SECTION 4. Chapter 110D of the General Laws is further amended by adding at the end of section 1 thereof, the following subsections:

“(g) “1940 Act”, the Investment Company Act of 1940, as amended (15 U.S.C. § 80a-1 et seq.) or any successor statute thereto.

(h) “Listed closed-end fund”, an association or trust subject to chapter 182 and registered under the 1940 Act as a closed-end management investment company that has a class of equity securities listed on a national securities exchange or designated for trading on the National Association of Securities Dealers Automated Quotation System (NASDAQ).”

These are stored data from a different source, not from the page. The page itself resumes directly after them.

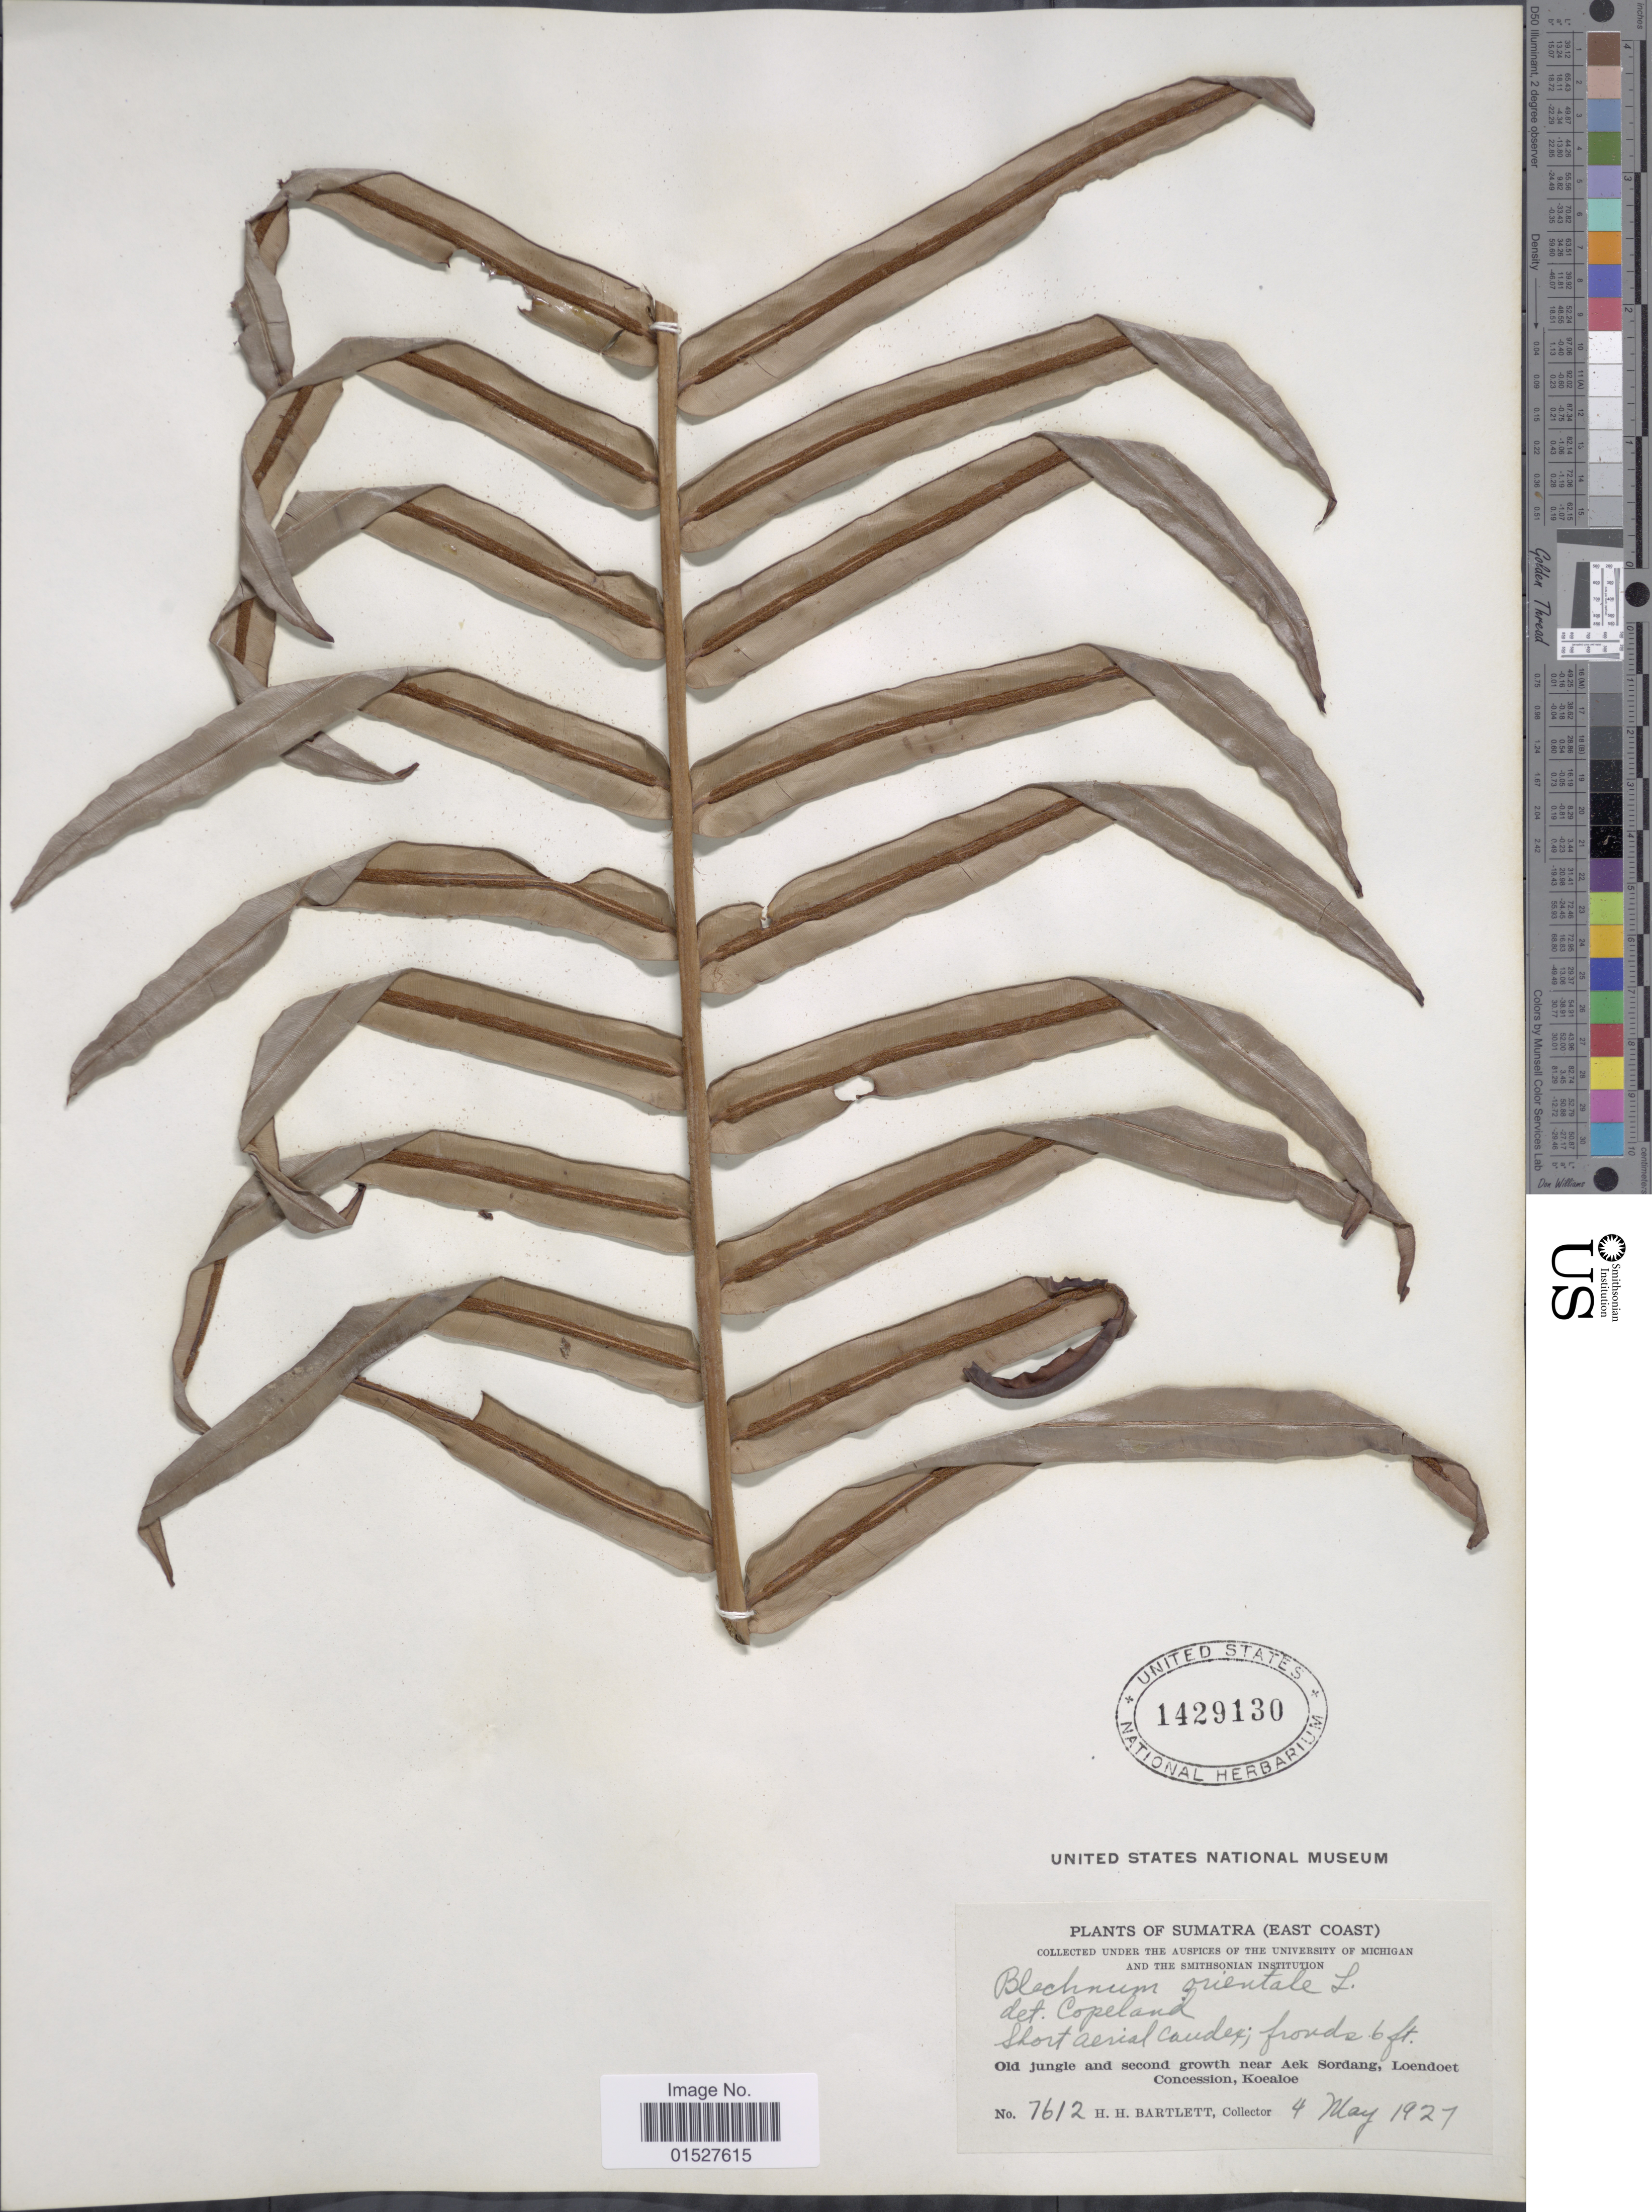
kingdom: Plantae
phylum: Tracheophyta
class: Polypodiopsida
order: Polypodiales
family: Blechnaceae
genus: Blechnum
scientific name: Blechnum orientale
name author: L.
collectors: H. H. Bartlett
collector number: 7612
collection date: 1927-05-04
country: Indonesia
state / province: Sumatra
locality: East Coast. Old jungle and second growth near Aek Sordang, Loendoet Concession, Koealoe.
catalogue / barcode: US 1429130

SECTION 5. Section 2 of chapter 110D is amended by adding at the end thereof the following subsection:

“(f) The foregoing paragraphs (a), (b), (c) and (d) shall not apply to issuing public corporations that are listed closed-end funds. In the case of an issuing public corporation that is a listed closed-end fund, notwithstanding any contrary provision in the articles of organization or by-laws or other governing documents of a listed closed-end fund as in effect on July thirty-first, two thousand and twenty-six, a person who is the holder of the shares of such listed closed-end fund that are acquired in a control share acquisition shall have only such voting rights as are authorized pursuant to section five, except to the extent that the acquisition of beneficial interests specifically, generally, or generally by types, has been approved, ratified or exempted by a provision in the articles of organization or by-laws of such listed closed-end fund adopted by the directors thereof, including a majority of such directors who are not “interested persons” of such listed closed-end fund within the meaning of the 1940 Act, provided, however, that such adoption shall have been based upon a finding by such directors that such provision is in the best interest of such listed closed-end fund.”

SECTION 6. Chapter 110D is further amended in section 5 by adding to the end of the first sentence after “special meeting of stockholders” the following: “or, with respect to a listed closed-end fund, as otherwise set forth in subparagraph (f) of section 2 of this chapter.”

SECTION 7. Chapter 110D is further amended by adding at the end of section 6, the following subsection:

“(d)This section six shall not apply to a listed closed-end fund.”

SECTION 8. Section 7 of chapter 110D is hereby amended by adding at the end thereof the following: “This section seven shall not apply to a listed closed-end fund.”

SECTION 9. Chapter 110D of the General Laws is amended in section 8 by adding, in the second sentence after the word “extent”, the following: “consistent with this chapter and”.